Es ist bekannt, dass Betablocker die Wirkung von Vilanterol reduzieren kann (Abschwächung oder Aufhebung), adrenerge Wirkstoffe (wirken auf Adrenozeptoren) dagegen erhöhen diese. Die Metabolisierung von Vilanterol wird durch starke CYP3A4-Hemmer (Ketoconazol, Clarithromycin, Ritonavir) verlangsamt, so dass der Wirkstoff länger aktiv ist und damit das Risiko für Nebenwirkungen erhöht wird. Es ist ferner möglich, dass eine durch Vilanterol verursachter Kaliummangel durch Arzneimittel verstärkt wird, die diesen Mangel ebenfalls verursachen können (z.B. Methylxanthin-Derivate oder Steroide).
In tierexperimentelle Studien wurde für Vilanterol eine Reproduktionstoxizität nachgewiesen. Daher ist die Anwendung beim Menschen nur bei positiver Nutzen-Risiko-Abwägung angebracht.
Ob Vilanterol in die Muttermilch übergehen kann (analog anderer β2-Sympathomimetika) ist nicht bekannt.
In Kombination mit Umeclidiniumbromid (Anoro®) sind folgende Nebenwirkungen bekannt:
häufig: Kopfschmerzen, Husten, Entzündung der Nasen- und Rachen-Schleimhaut, Schmerzen in den oberen Atemwegen, Nasennebenhöhlenentzündung, Rachenentzündung, Infektion der Harnwege, trockenem Mund und Verstopfung.
Vilanterol (sowie Fluticasonfuroat bzw. Umeclidiniumbromid) wirken örtlich auf die Atemwege. In der Zellen der Atemwege bewirkt Vilanterol eine Aktivierung der Adenylylcyclase, so dass vermehrt cAMP verfügbar wird. cAMP ist ein Botenstoff, der zur Entspannung und Erschlaffen der glatten Muskulatur der Atemwege führt.

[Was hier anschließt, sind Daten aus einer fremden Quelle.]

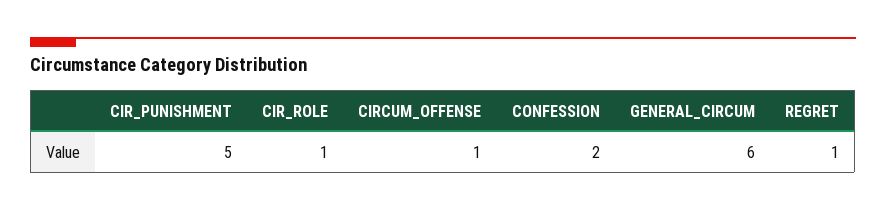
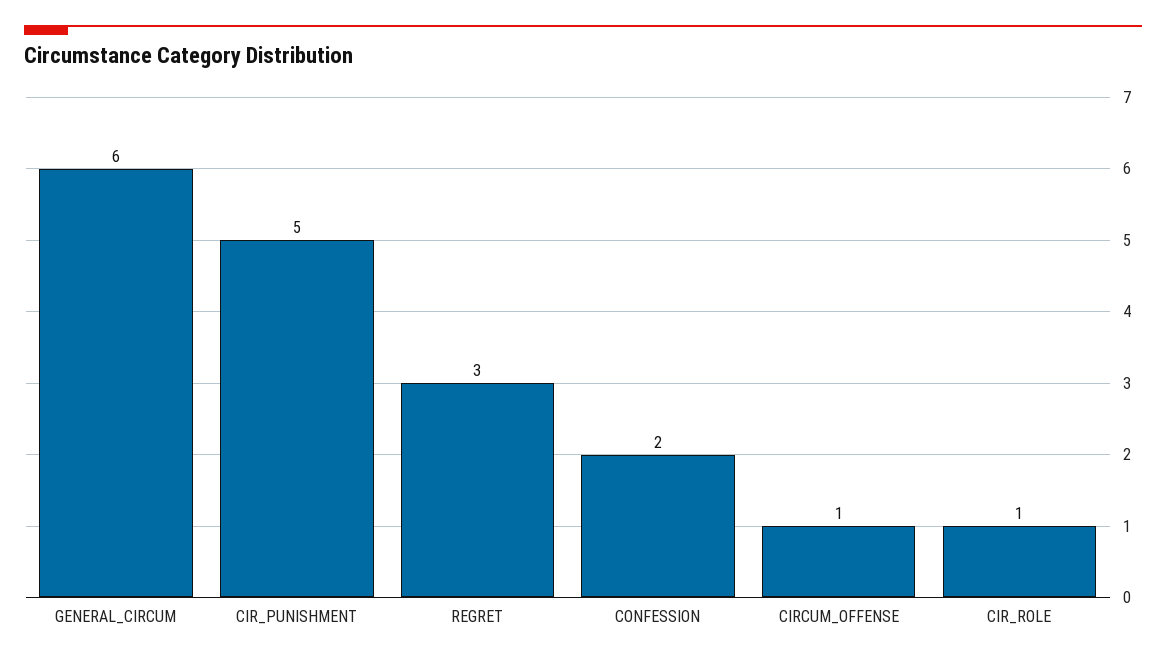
REGRET: 1 -> 3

Daneben hemmt Vilanterol eine Entzündungsreaktion im Rahmen einer allergischen Sofortreaktion, insbesondere aus den sogenannten Mastzellen.
Aufnahme und Verteilung im Körper (Pharmakokinetik)
Vilanterol wird per Inhalation aufgenommen, die Bioverfügbarkeit liegt bei 27%. Im Körper wird der Wirkstoff mittels CYP3A4 weiter verstoffwechselt, so dass er dann als Substrat der PGP-Pumpe aus der Zelle gebracht wird. Schließlich wird Vilanterol in Form von Metaboliten durch den Urin ausgeschieden. Die Halbwertszeit beträgt etwa 11 Stunden.